[Extracted page text data]
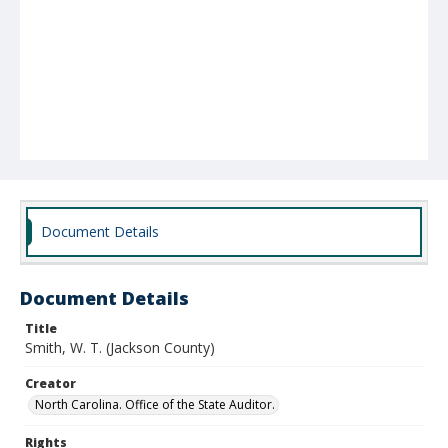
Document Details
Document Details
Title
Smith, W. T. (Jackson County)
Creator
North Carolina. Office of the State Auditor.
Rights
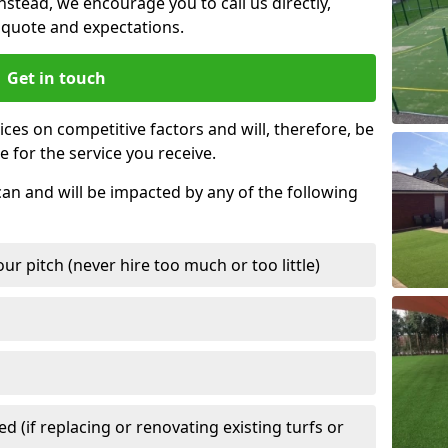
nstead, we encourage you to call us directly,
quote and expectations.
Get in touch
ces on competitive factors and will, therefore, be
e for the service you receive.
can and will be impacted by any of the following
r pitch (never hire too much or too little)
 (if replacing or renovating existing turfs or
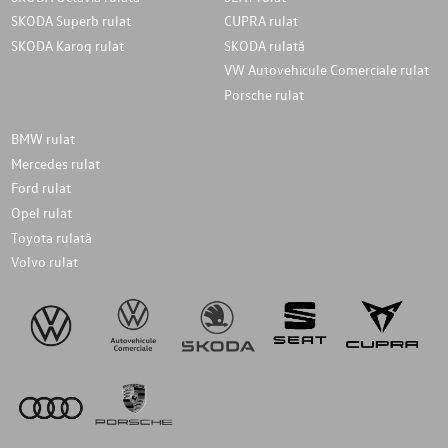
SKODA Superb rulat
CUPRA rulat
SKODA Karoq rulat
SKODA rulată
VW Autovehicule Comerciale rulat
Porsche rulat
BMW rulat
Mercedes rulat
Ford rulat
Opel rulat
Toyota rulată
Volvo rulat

**YOUR GOAL:** The records above must be output exactly, except for their pictures.

**REPLY TO THE TASK:**
Document Details
Document Details
Title
Smith, W. T. (Jackson County)
Creator
North Carolina. Office of the State Auditor.
Rights
nstead, we encourage you to call us directly,
quote and expectations.
Get in touch
ces on competitive factors and will, therefore, be
e for the service you receive.
can and will be impacted by any of the following
r pitch (never hire too much or too little)
 (if replacing or renovating existing turfs or
SKODA Superb rulat
CUPRA rulat
SKODA Karoq rulat
SKODA rulată
VW Autovehicule Comerciale rulat
Porsche rulat
BMW rulat
Mercedes rulat
Ford rulat
Opel rulat
Toyota rulată
Volvo rulat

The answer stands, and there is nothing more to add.